TASK INSTRUCTIONS: Among the lines of data below, reproduce only those from the one with "Screening examination. Female" through the one with "Image type: synthesized", exactly as they stand, both ends included.

SOURCE MATERIAL: Begin

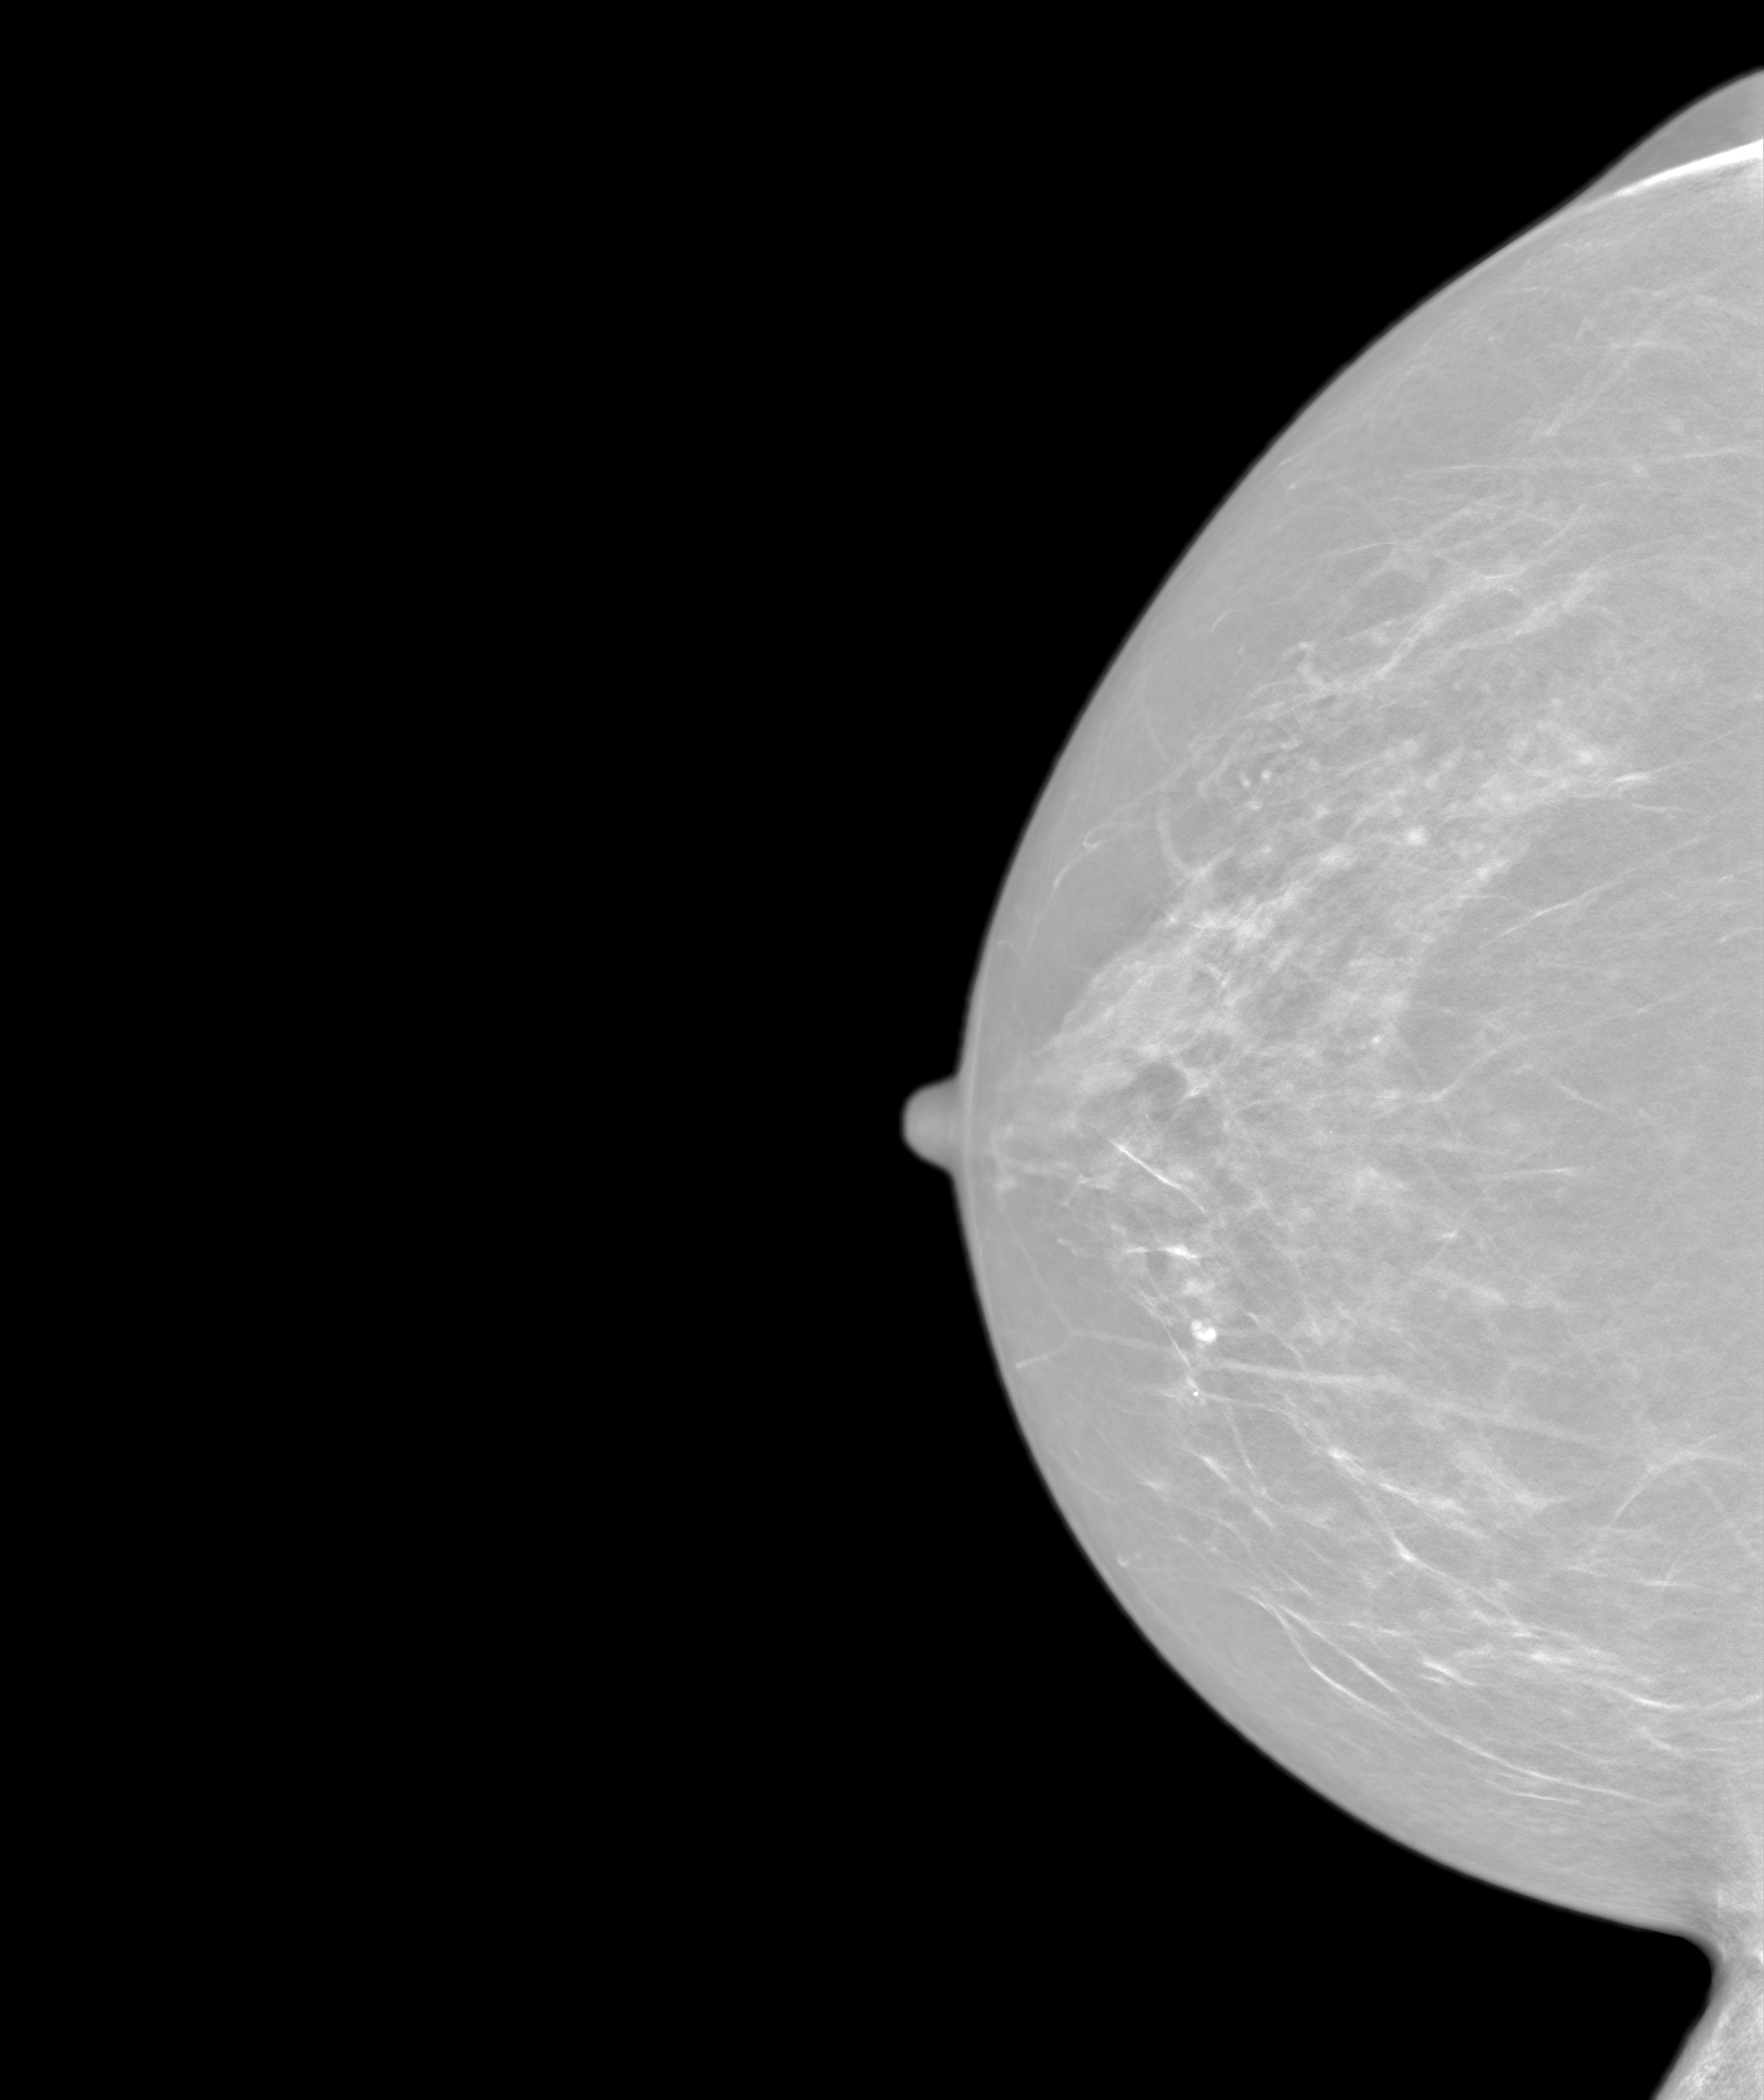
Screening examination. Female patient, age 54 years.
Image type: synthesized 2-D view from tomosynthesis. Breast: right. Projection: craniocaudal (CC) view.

SOURCE MATERIAL: End
SOURCE MATERIAL: Begin

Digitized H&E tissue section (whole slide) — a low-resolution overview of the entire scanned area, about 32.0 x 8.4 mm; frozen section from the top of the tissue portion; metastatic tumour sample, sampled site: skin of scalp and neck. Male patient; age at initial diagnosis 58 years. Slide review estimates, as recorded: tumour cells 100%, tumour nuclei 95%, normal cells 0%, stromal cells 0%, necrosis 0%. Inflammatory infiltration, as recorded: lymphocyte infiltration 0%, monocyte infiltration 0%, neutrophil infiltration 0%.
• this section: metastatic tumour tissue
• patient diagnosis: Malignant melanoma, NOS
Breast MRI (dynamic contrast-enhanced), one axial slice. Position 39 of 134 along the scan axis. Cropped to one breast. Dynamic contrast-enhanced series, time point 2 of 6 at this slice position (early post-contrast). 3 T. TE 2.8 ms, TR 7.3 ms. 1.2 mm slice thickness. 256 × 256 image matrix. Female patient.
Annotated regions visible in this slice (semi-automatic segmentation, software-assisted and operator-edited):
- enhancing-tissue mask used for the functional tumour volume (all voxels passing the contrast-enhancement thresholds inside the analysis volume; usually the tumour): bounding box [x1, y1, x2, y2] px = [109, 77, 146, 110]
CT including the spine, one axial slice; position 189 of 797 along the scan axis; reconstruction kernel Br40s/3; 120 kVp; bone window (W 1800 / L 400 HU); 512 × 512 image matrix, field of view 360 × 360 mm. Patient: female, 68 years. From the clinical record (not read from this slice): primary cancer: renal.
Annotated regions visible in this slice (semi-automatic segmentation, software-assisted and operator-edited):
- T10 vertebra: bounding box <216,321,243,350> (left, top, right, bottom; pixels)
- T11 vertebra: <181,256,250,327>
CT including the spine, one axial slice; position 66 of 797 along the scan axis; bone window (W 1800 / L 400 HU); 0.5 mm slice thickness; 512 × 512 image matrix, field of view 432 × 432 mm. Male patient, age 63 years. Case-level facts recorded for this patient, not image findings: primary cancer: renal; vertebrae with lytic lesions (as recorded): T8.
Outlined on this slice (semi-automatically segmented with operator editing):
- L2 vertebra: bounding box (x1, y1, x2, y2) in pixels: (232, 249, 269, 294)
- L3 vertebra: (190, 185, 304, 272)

SOURCE MATERIAL: End
SOURCE MATERIAL: Begin

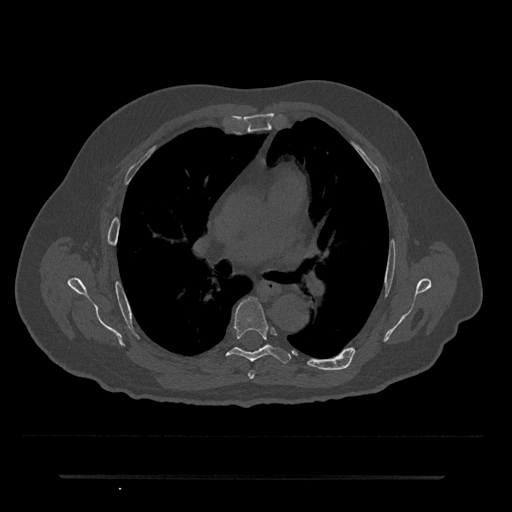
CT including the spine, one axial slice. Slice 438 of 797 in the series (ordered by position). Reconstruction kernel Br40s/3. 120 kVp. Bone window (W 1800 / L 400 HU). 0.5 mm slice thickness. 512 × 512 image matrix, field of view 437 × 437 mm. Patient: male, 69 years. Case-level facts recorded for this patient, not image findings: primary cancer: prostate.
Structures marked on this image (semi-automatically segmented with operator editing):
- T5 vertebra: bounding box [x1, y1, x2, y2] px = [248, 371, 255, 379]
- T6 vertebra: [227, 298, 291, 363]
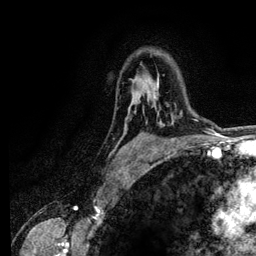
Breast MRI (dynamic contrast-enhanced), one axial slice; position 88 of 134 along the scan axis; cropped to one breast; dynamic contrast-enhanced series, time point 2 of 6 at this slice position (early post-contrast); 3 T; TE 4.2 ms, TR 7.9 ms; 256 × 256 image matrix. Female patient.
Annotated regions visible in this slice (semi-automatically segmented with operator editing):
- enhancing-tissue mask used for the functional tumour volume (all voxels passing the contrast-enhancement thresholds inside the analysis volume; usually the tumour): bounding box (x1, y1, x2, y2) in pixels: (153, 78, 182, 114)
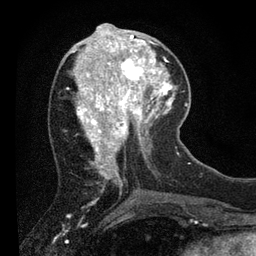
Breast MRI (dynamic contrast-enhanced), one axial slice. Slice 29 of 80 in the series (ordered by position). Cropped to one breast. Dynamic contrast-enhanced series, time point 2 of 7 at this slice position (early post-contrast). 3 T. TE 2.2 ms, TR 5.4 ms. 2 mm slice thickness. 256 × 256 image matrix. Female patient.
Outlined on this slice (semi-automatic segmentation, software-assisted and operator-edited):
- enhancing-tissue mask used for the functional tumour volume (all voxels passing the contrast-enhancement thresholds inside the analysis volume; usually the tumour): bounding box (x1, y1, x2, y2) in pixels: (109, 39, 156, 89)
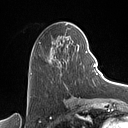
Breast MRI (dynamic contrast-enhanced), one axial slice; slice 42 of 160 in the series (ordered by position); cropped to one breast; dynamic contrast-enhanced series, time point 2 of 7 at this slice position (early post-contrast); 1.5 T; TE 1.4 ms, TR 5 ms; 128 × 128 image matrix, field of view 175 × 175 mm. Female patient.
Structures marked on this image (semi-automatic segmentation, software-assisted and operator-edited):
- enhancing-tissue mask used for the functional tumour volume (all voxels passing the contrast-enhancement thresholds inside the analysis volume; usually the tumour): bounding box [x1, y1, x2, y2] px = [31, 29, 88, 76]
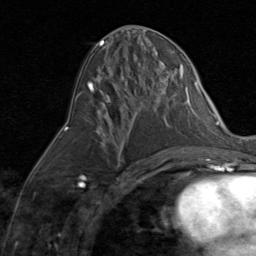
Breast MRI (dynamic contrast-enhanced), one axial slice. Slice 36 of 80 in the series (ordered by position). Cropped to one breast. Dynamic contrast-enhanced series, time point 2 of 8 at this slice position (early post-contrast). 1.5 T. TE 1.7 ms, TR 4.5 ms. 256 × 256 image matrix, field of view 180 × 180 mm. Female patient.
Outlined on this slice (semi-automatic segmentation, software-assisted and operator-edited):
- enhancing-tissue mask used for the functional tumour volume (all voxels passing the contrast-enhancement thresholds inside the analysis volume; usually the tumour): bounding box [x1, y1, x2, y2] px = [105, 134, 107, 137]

SOURCE MATERIAL: End

FINISHED TASK:
Screening examination. Female patient, age 54 years.
Image type: synthesized 2-D view from tomosynthesis. Breast: right. Projection: craniocaudal (CC) view.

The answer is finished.